Greenpeace, mobilitazione a Roma: "Trivellare il Paese minaccia la nostra identità"
A Roma e in altre 24 città italiane la mobilitazione dei volontari di Greenpeace per dire "no alle trivelle" mostrando come sarebbero le città se fossero "petrolizzate"
05 March, 2016
Sabato 5 marzo volontari di Greenpeace sono entrati in azione in 25 città di tutta Italia, tra cui Roma, per sensibilizzare l’opinione pubblica sul referendum del 17 aprile, quando gli italiani saranno chiamati a esprimersi sulle trivellazioni in mare.
Oltre a informare i cittadini nei mercati di Circo Massimo, Garbatella e Testaccio, i volontari di Greenpeace hanno fatto un blitz in Largo Gaetana Agnesi, sul ponte con vista sul Colosseo, mostrando un’immagine “petrolizzata” e surreale di uno dei luoghi più iconici e famosi della città per diffondere un chiaro messaggio: “L’Italia non si trivella”, come recita il titolo stesso della campagna dell’associazione ambientalista.
Le immagini dell’Italia sporcata dal petrolio – realizzate grazie al contributo del digital artist Olmo Amato – sono una provocazione con la quale Greenpeace intende mostrare l’incompatibilità tra la nostra identità e la nostra cultura e la strategia energetica del governo. L’idea di mostrare un volto sfigurato dei monumenti delle nostre città serve anche a chiarire che in gioco non ci sono “solo” il mare e le comunità costiere: la minaccia riguarda tutti gli italiani, anche quelli che vivono nei centri urbani lontani dalle coste. Le trivelle sono incompatibili con la bellezza del nostro Paese, che rappresenta l’unico vero petrolio dell’Italia.

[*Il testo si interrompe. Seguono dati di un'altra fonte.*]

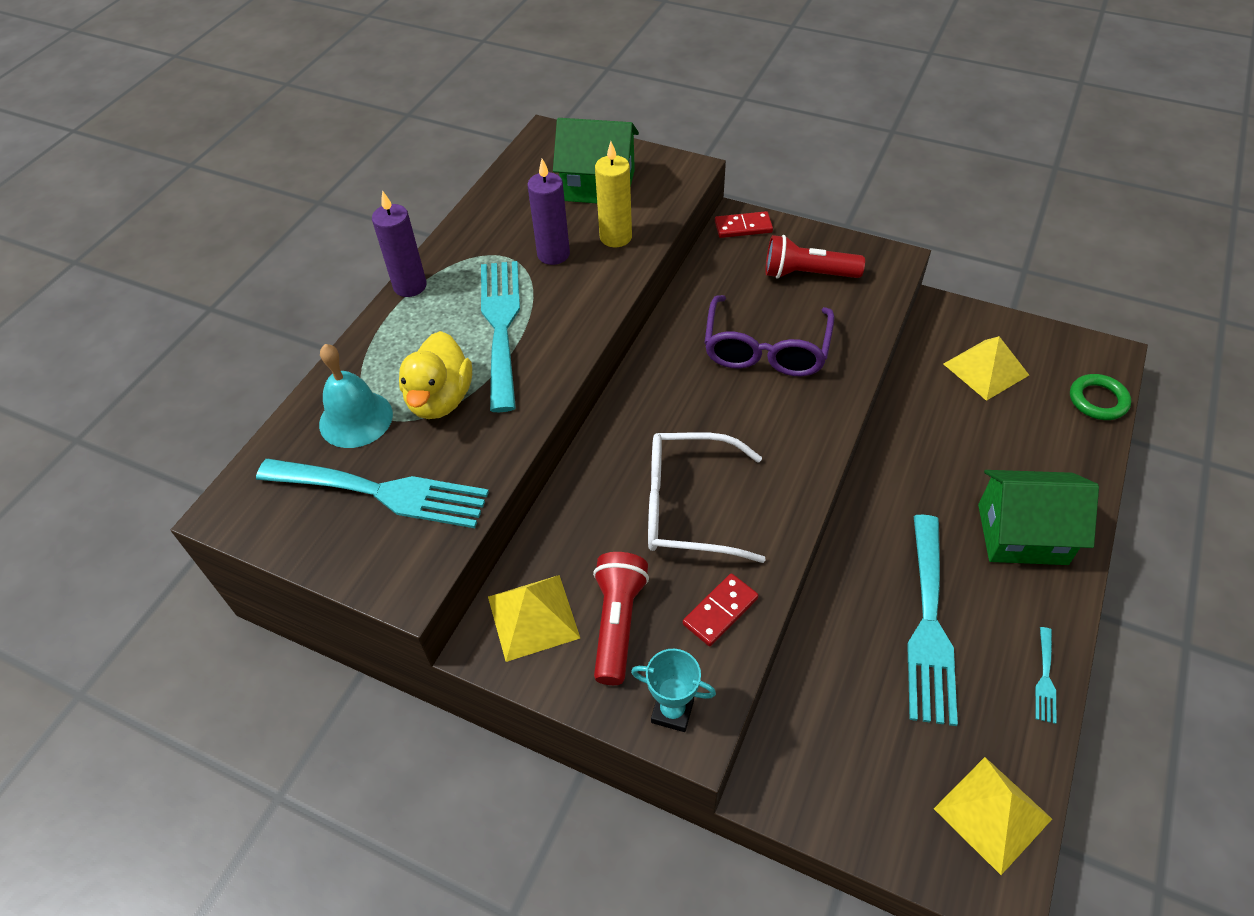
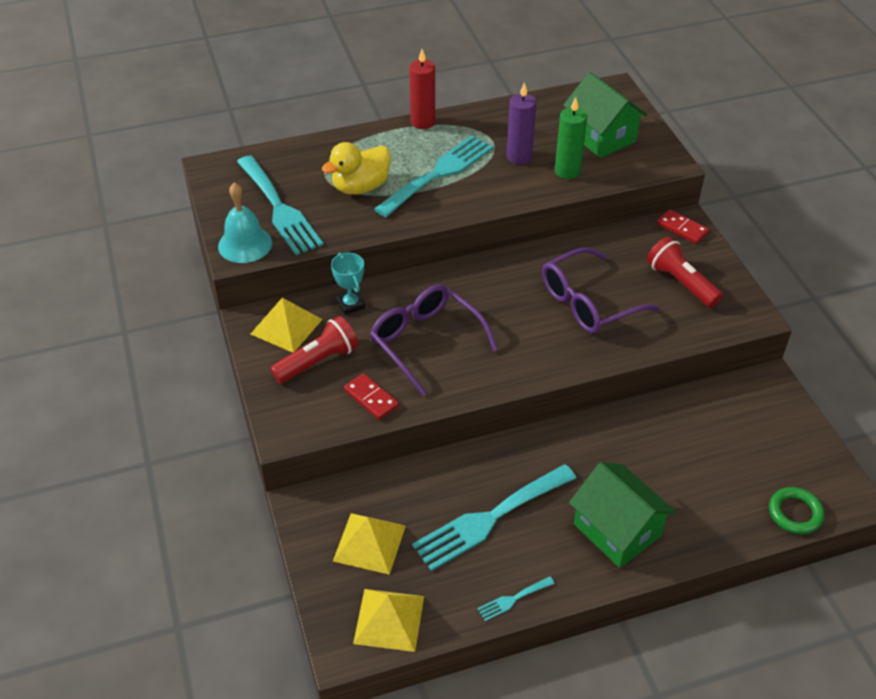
camera: 45 degrees right, 5 degrees down
(356, 419) = (312, 167): turquoise bell -> turquoise bell (245, 244)
(410, 286) = (422, 122): purple candle -> red candle
(615, 237) = (567, 171): yellow candle -> green candle
(672, 711) = (288, 417): turquoise trophy -> turquoise trophy (351, 304)
(687, 507) = (425, 341): white glasses -> purple glasses
(720, 611) = (371, 398): red domino -> red domino turned 45 degrees clockwise
(985, 369) = (743, 435): yellow pyramid -> yellow pyramid (369, 543)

«Chiediamo a ogni italiano di partecipare al referendum sulle trivelle del prossimo 17 aprile. È un appuntamento che riguarda il Paese nella sua interezza, non solo alcuni territori»,dichiara Andrea Boraschi, responsabile della campagna Energia e Clima di Greenpeace. «In ballo ci sono questioni della massima importanza per tutti: il futuro del nostro sistema energetico; la scarsissima occupazione che potrebbe venire dalle trivelle contro l’enorme perdita di posti di lavoro che potrebbero subire il turismo e la pesca; le nostre finanze pubbliche, giacché ai petrolieri si continuano a garantire privilegi sconosciuti a ogni altro cittadino; la qualità dell’aria delle nostre città e la speranza di liberarci dallo smog delle automobili. Il 17 aprile possiamo scegliere che Paese vogliamo diventare: ostaggio delle lobby fossili o una comunità vitale che guarda al futuro e alle energie pulite», conclude Boraschi.